• About this exercise: Repeat the material below. Keep every line exactly as written.

• Given records:
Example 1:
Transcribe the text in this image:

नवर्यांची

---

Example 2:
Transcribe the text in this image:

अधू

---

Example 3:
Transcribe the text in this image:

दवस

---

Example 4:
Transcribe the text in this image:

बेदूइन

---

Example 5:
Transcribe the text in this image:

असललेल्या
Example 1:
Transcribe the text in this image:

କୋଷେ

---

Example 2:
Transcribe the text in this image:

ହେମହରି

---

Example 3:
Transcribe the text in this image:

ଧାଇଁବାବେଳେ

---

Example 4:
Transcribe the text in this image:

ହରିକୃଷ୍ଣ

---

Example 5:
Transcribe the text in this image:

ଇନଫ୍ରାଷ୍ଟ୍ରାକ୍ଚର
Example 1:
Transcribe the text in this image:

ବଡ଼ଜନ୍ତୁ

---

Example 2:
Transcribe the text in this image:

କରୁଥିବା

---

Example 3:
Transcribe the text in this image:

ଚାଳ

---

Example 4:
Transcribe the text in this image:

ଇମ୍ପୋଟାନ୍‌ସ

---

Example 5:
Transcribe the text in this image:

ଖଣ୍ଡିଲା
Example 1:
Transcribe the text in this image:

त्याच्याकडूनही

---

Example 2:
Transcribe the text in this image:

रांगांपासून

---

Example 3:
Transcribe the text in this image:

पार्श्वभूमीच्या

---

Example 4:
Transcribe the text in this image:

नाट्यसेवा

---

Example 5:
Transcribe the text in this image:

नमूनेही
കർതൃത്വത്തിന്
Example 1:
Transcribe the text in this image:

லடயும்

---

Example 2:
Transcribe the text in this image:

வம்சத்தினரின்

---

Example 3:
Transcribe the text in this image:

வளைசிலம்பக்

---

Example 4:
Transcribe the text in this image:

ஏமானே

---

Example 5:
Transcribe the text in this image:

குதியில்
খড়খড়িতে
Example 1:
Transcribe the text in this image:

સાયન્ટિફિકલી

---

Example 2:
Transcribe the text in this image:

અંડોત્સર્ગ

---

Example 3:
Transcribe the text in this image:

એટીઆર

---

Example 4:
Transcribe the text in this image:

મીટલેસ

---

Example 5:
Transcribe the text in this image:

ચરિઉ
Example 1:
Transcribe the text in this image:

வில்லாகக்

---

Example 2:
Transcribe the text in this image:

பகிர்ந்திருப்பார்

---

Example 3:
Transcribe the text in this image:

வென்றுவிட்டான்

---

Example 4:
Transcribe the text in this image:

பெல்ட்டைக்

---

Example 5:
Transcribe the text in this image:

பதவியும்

• Solution to this task:
Example 1:
Transcribe the text in this image:

नवर्यांची

---

Example 2:
Transcribe the text in this image:

अधू

---

Example 3:
Transcribe the text in this image:

दवस

---

Example 4:
Transcribe the text in this image:

बेदूइन

---

Example 5:
Transcribe the text in this image:

असललेल्या
Example 1:
Transcribe the text in this image:

କୋଷେ

---

Example 2:
Transcribe the text in this image:

ହେମହରି

---

Example 3:
Transcribe the text in this image:

ଧାଇଁବାବେଳେ

---

Example 4:
Transcribe the text in this image:

ହରିକୃଷ୍ଣ

---

Example 5:
Transcribe the text in this image:

ଇନଫ୍ରାଷ୍ଟ୍ରାକ୍ଚର
Example 1:
Transcribe the text in this image:

ବଡ଼ଜନ୍ତୁ

---

Example 2:
Transcribe the text in this image:

କରୁଥିବା

---

Example 3:
Transcribe the text in this image:

ଚାଳ

---

Example 4:
Transcribe the text in this image:

ଇମ୍ପୋଟାନ୍‌ସ

---

Example 5:
Transcribe the text in this image:

ଖଣ୍ଡିଲା
Example 1:
Transcribe the text in this image:

त्याच्याकडूनही

---

Example 2:
Transcribe the text in this image:

रांगांपासून

---

Example 3:
Transcribe the text in this image:

पार्श्वभूमीच्या

---

Example 4:
Transcribe the text in this image:

नाट्यसेवा

---

Example 5:
Transcribe the text in this image:

नमूनेही
കർതൃത്വത്തിന്
Example 1:
Transcribe the text in this image:

லடயும்

---

Example 2:
Transcribe the text in this image:

வம்சத்தினரின்

---

Example 3:
Transcribe the text in this image:

வளைசிலம்பக்

---

Example 4:
Transcribe the text in this image:

ஏமானே

---

Example 5:
Transcribe the text in this image:

குதியில்
খড়খড়িতে
Example 1:
Transcribe the text in this image:

સાયન્ટિફિકલી

---

Example 2:
Transcribe the text in this image:

અંડોત્સર્ગ

---

Example 3:
Transcribe the text in this image:

એટીઆર

---

Example 4:
Transcribe the text in this image:

મીટલેસ

---

Example 5:
Transcribe the text in this image:

ચરિઉ
Example 1:
Transcribe the text in this image:

வில்லாகக்

---

Example 2:
Transcribe the text in this image:

பகிர்ந்திருப்பார்

---

Example 3:
Transcribe the text in this image:

வென்றுவிட்டான்

---

Example 4:
Transcribe the text in this image:

பெல்ட்டைக்

---

Example 5:
Transcribe the text in this image:

பதவியும்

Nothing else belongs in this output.